The ancestors of the bearers of the Edgwithay family name are thought have lived in ancient Anglo-Saxon England. They were first found in the parish of Edgeworth, Gloucestershire, and/or at Edgworth in Lancashire.

Early Origins of the Edgwithay family

The surname Edgwithay was first found in Edgworth, a township in the chapelry of Turton, in the hundred of Salford, Lancashire. It comprises 2960 acres of pasture and moor and dates back to 1212 when it was listed as Eggewrthe. The name probably means "enclosure on an edge or hillside" from the Old English "ecg" + "worth." [1]

Edgeworth is a small village and civil parish in Gloucestershire that had only 149 inhabitants as of 1848. [2]

Edgeworth, later called Edgeware was a village in Middlesex that was the original homestead of Roger Edgeworth, the Elizabethan monk whose family emigrated to Ireland. [3] Stephen de Eddeworth was Warden of the City of London in 1268.

Early History of the Edgwithay family

This web page shows only a small excerpt of our Edgwithay research. Another 107 words (8 lines of text) covering the years 1280, 1583, 1560, 1554, 1560, 1646, 1583, 1593, 1619 and 1641 are included under the topic Early Edgwithay History in all our PDF Extended History products and printed products wherever possible.

Edgwithay Spelling Variations

Until quite recently, the English language has lacked a definite system of spelling rules. Consequently, Anglo-Saxon surnames are characterized by a multitude of spelling variations. Changes in Anglo-Saxon names were influenced by the evolution of the English language, as it incorporated elements of French, Latin, and other languages. Although Medieval scribes and church officials recorded names as they sounded, so it is common to find one person referred to by several different spellings of his surname, even the most literate people varied the spelling of their own names. Variations of the name Edgwithay include Edgeworth, Edgworth, Edgeware, Edgeworthe and others.

Early Notables of the Edgwithay family (pre 1700)

Notables of this surname at this time include: Roger Edgeworth (d. 1560), was a Catholic divine, born at Holt Castle, the seat of Sir William Stanley, brother to the Earl of Derby. He was a canon of the cathedrals of Salisbury and Wells...
Another 42 words (3 lines of text) are included under the topic Early Edgwithay Notables in all our PDF Extended History products and printed products wherever possible.

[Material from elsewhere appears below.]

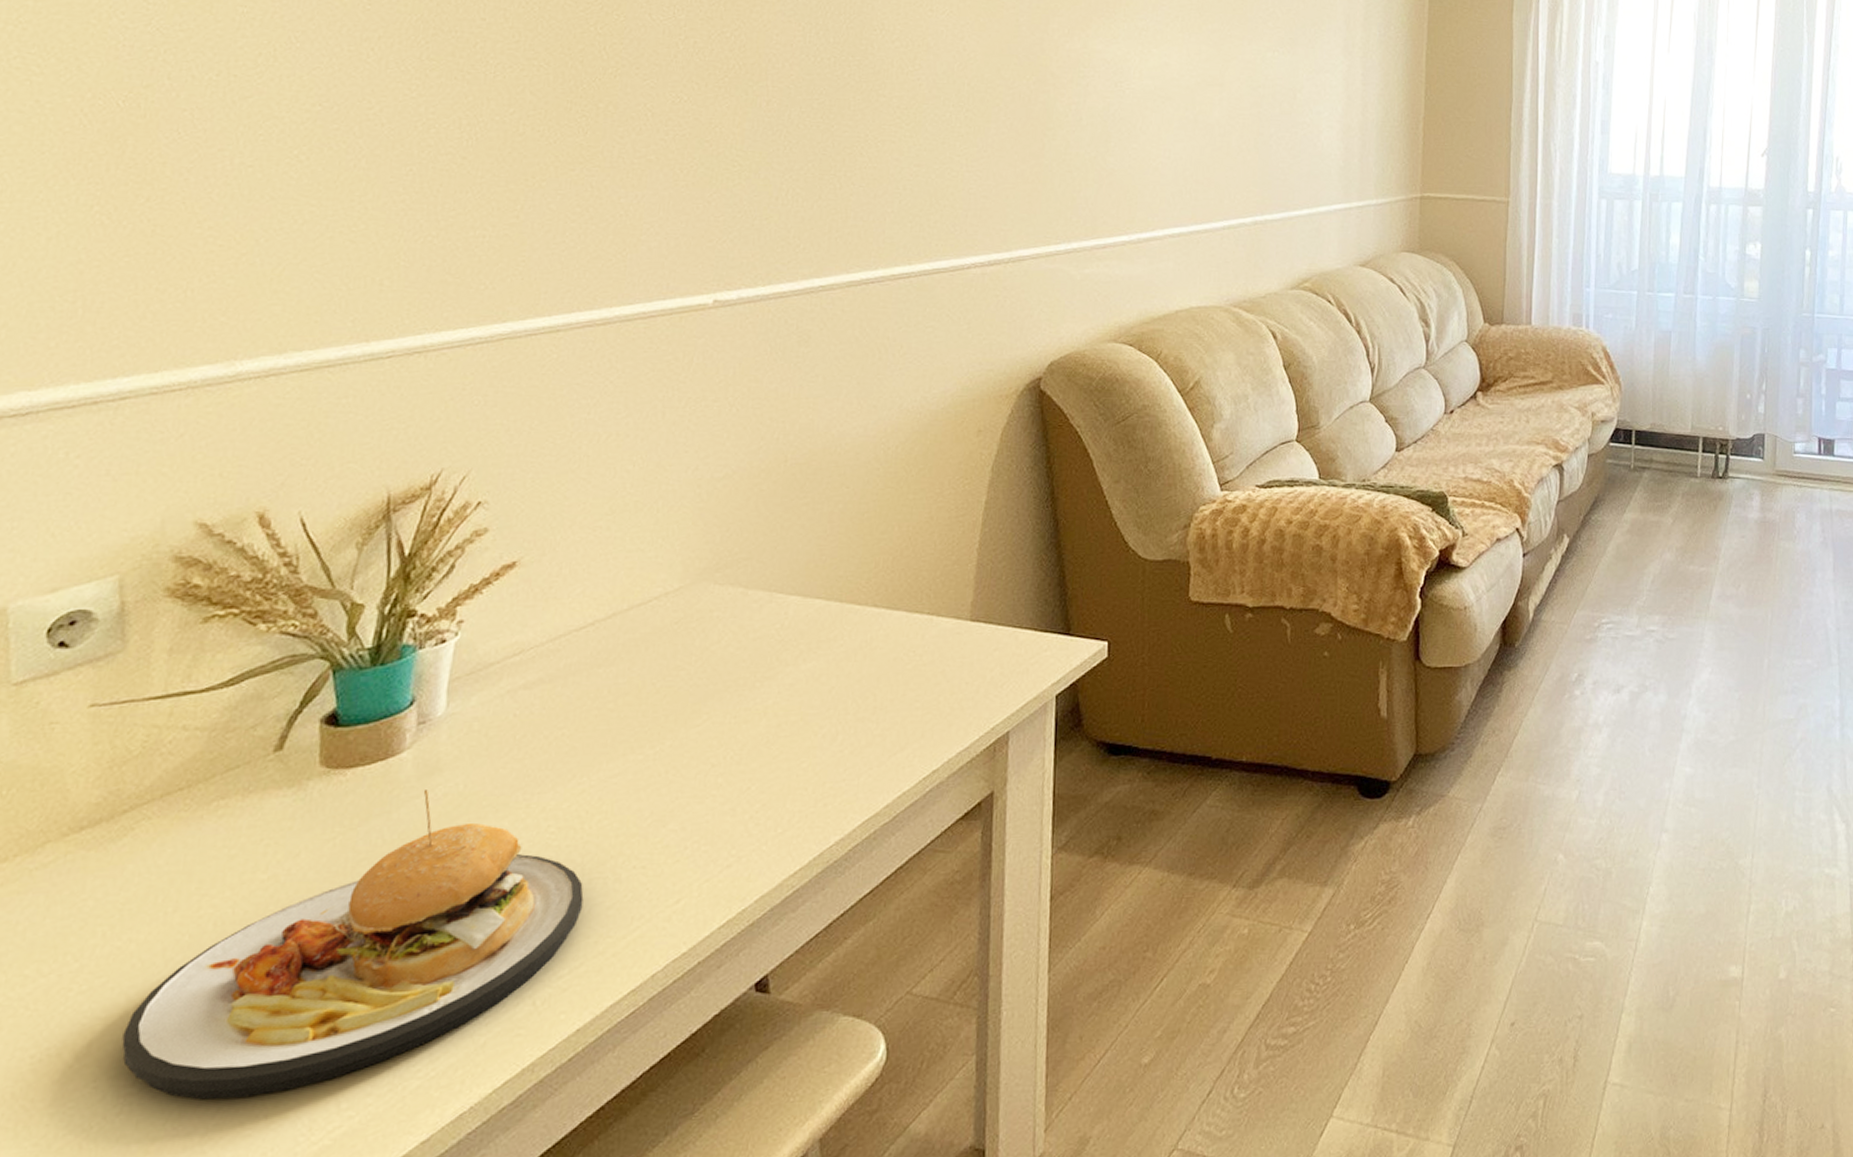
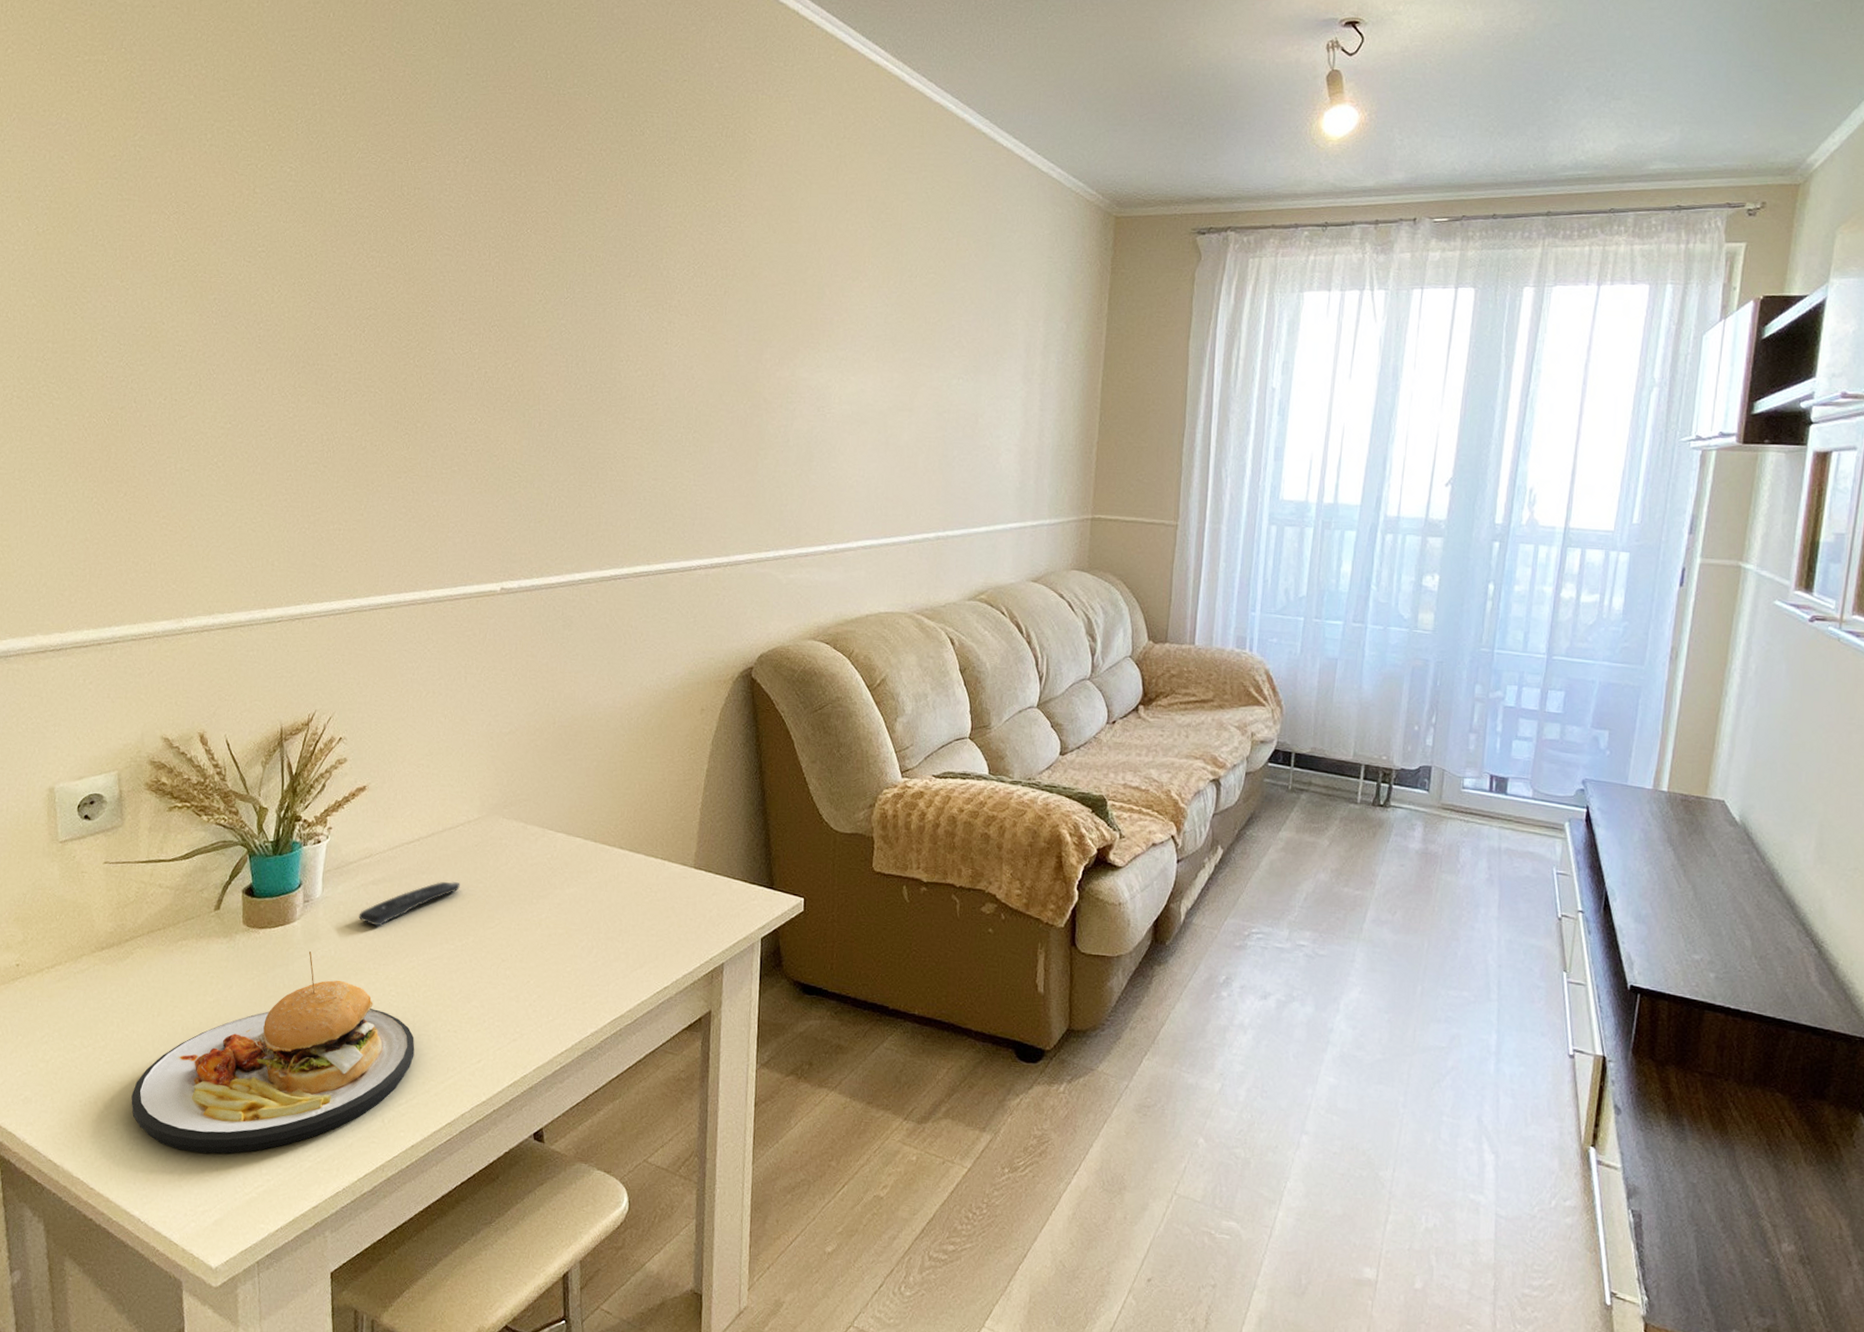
remote control: none [501,673,653,744] -> present [358,881,460,927]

Ireland Migration of the Edgwithay family to Ireland

Some of the Edgwithay family moved to Ireland, but this topic is not covered in this excerpt.
Another 162 words (12 lines of text) about their life in Ireland is included in all our PDF Extended History products and printed products wherever possible.

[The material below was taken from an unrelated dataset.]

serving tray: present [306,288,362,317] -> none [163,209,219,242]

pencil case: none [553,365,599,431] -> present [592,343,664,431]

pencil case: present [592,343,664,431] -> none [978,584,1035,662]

Migration of the Edgwithay family

Searching for a better life, many English families migrated to British colonies. Unfortunately, the majority of them traveled under extremely harsh conditions: overcrowding on the ships caused the majority of the immigrants to arrive diseased, famished, and destitute from the long journey across the ocean. For those families that arrived safely, modest prosperity was attainable, and many went on to make invaluable contributions to the development of the cultures of the new colonies. Research into the origins of individual families in North America revealed records of the immigration of a number of people bearing the name Edgwithay or a variant listed above: John Edgeworth who arrived in Philadelphia, Pennsylvania in 1786; followed by George and Robert Edgeworth in 1868.



The Edgwithay Motto +

The motto was originally a war cry or slogan. Mottoes first began to be shown with arms in the 14th and 15th centuries, but were not in general use until the 17th century. Thus the oldest coats of arms generally do not include a motto. Mottoes seldom form part of the grant of arms: Under most heraldic authorities, a motto is an optional component of the coat of arms, and can be added to or changed at will; many families have chosen not to display a motto.

Motto: Constans contraria spernit
Motto Translation: The resolute man despises difficulties.

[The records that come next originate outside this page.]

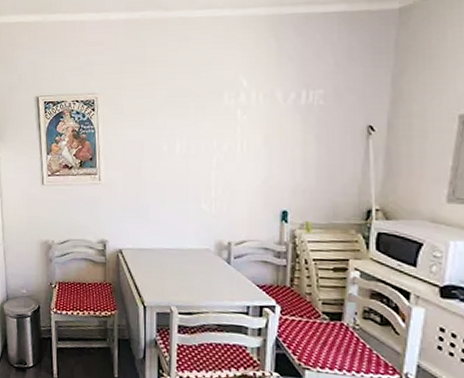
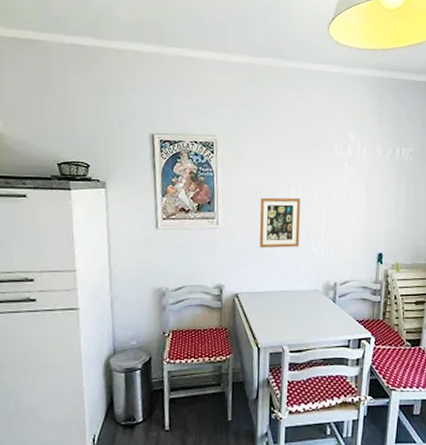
picture frame: none [142,151,187,204] -> present [259,197,301,249]

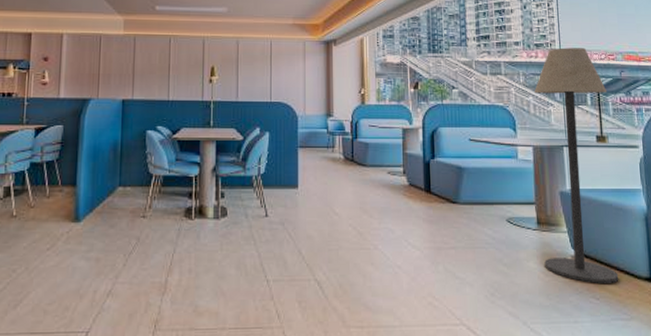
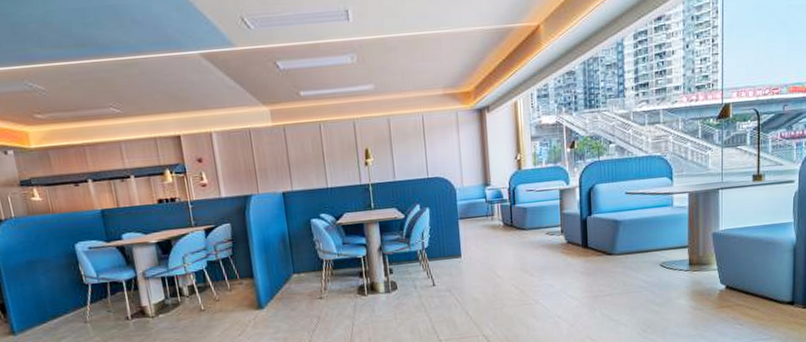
floor lamp: present [535,47,619,284] -> none [693,84,768,312]

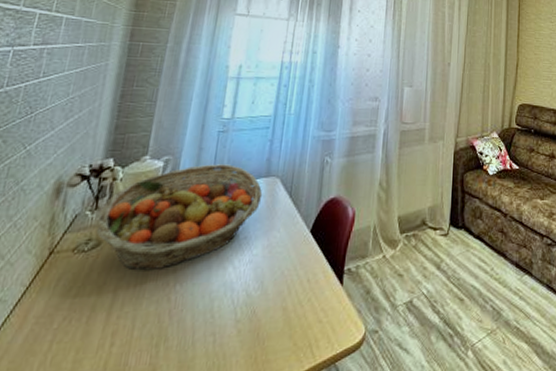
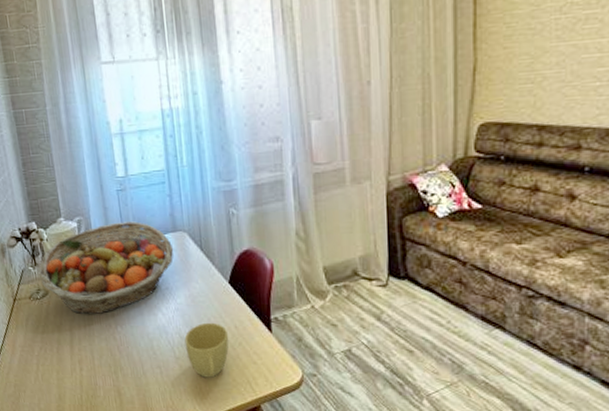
cup: none [249,276,300,344] -> present [184,322,229,378]

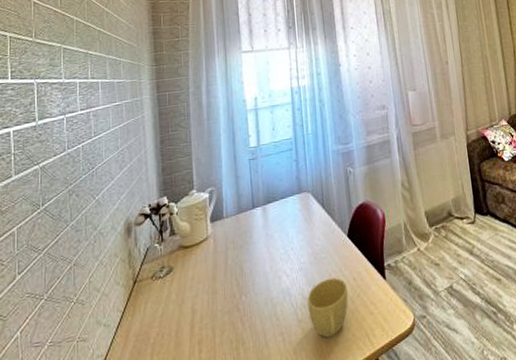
fruit basket: present [39,221,174,315] -> none [165,187,299,289]

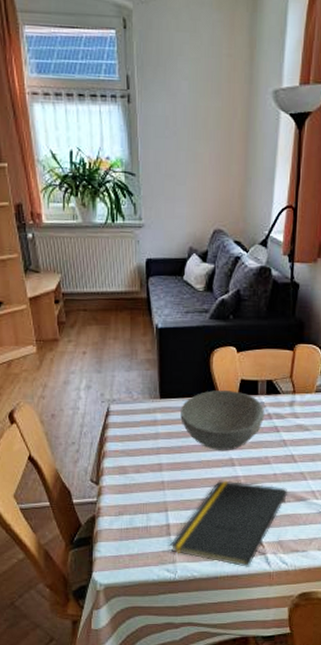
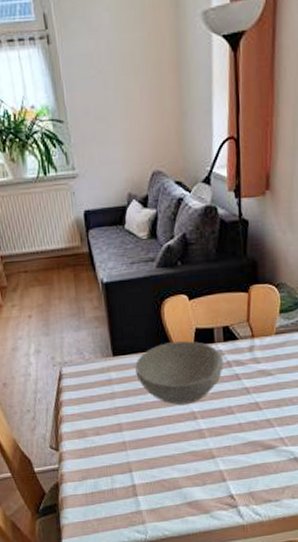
notepad: present [170,480,288,567] -> none [138,435,256,522]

  1. ^ Mills, A.D., Dictionary of English Place-Names. Oxford: Oxford University Press, 1991. Print. (ISBN 0-19-869156-4)
  2. ^ Lewis, Samuel, A Topographical Dictionary of England. Institute of Historical Research, 1848, Print.
  3. ^ Burke, John Esq. A Genealogical and Heraldic History of The Landed Gentry; or Commoners of Great Britian and Ireland. London: Henry Colburn Publisher, 13, Great Marlborough Street, 1837, Print.